There is no denying that cryptocurrencies are becoming more and more well known. Most people these days have heard of at least Bitcoin, which accounts for nearly 40 percent of the total market capital, which shows how far the cryptocurrency market has grown since it began in 2009.
Yet, despite the fact that the market is increasing, it is still rife with negative connotations. Yet, many professionals have been debating that despite this, has it become too big to ban, or disappear?
At the end of February, the total market capital of cryptocurrencies stood at a whopping $485,592,032,675. Yet, despite this huge number, it is still far lower than many other sectors. This has not stopped there being an influx of private investors entering the market, which has resulted in nearly $0.5 trillion USD worth in cash being invested in cryptocurrencies.
The market capitalisation would suggest that despite the increased investment the amount is not too big to fail; however, the main problem that they face is security and regulatory changes, so if they could overcome these, the concept could really take off.
Cryptocurrencies trade on unregulated markets, however, the fact that they are decentralised along with peer-to-peer transactions it makes it very hard for any governments to ban the exchange of cryptocurrencies. Whilst an outright ban is unexpected, it might be more reasonable to expect.

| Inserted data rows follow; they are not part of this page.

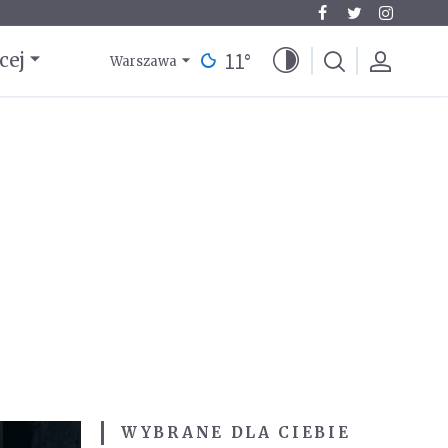
11
°
cej
Warszawa
WYBRANE DLA CIEBIE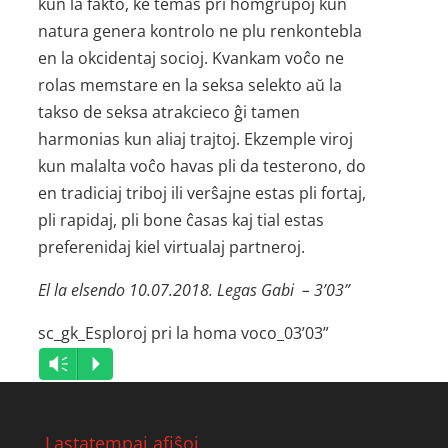
kun la fakto, ke temas pri homgrupoj kun
natura genera kontrolo ne plu renkontebla
en la okcidentaj socioj. Kvankam voĉo ne
rolas memstare en la seksa selekto aŭ la
takso de seksa atrakcieco ĝi tamen
harmonias kun aliaj trajtoj. Ekzemple viroj
kun malalta voĉo havas pli da testerono, do
en tradiciaj triboj ili verŝajne estas pli fortaj,
pli rapidaj, pli bone ĉasas kaj tial estas
preferenidaj kiel virtualaj partneroj.
El la elsendo 10.07.2018. Legas Gabi – 3’03”
sc_gk_Esploroj pri la homa voco_03’03”
Audio
Vm
P
Player
Lastatempaj afiŝoj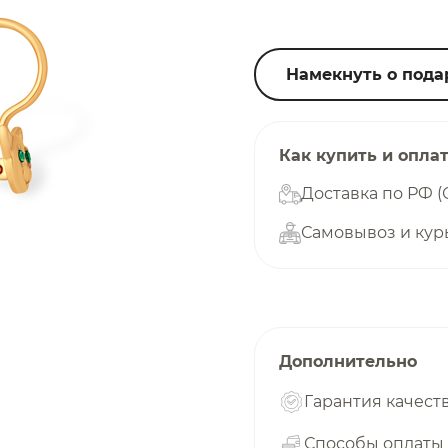
25
%
Намекнуть о пода
Добавляйте товары
в корзину
Как купить и опла
Доставка по РФ (
Самовывоз и кур
Оплачивайте сегодня только
25
% картой любого банка
Получайте товар
выбранный способом
Дополнительно
Гарантия качест
Оставшиеся
75
% будут
списываться
Способы оплаты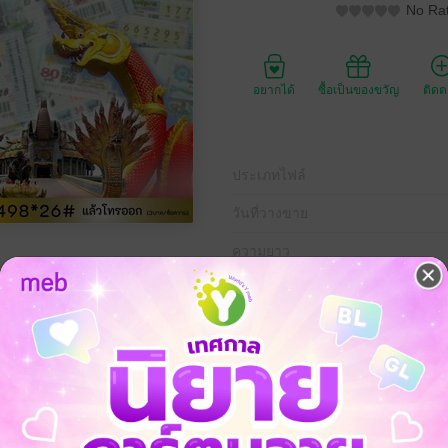
No Rat
อยากได้
ซื้อเป็นของขวัญ
ติด
ประเภทไฟล์
วันที่วางขาย
ความยาว
ราคาปก
49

If the market became regulated, cryptocurrencies would be considered as a new asset class, which would then need to run alongside traditional currencies. However, because they work in different ways, this would become difficult, without causing some threat to the traditional sovereignty. In order to prevent this, the market would need to be regulated, and declaration of holdings and taxes would be required, in order to work alongside traditional currencies.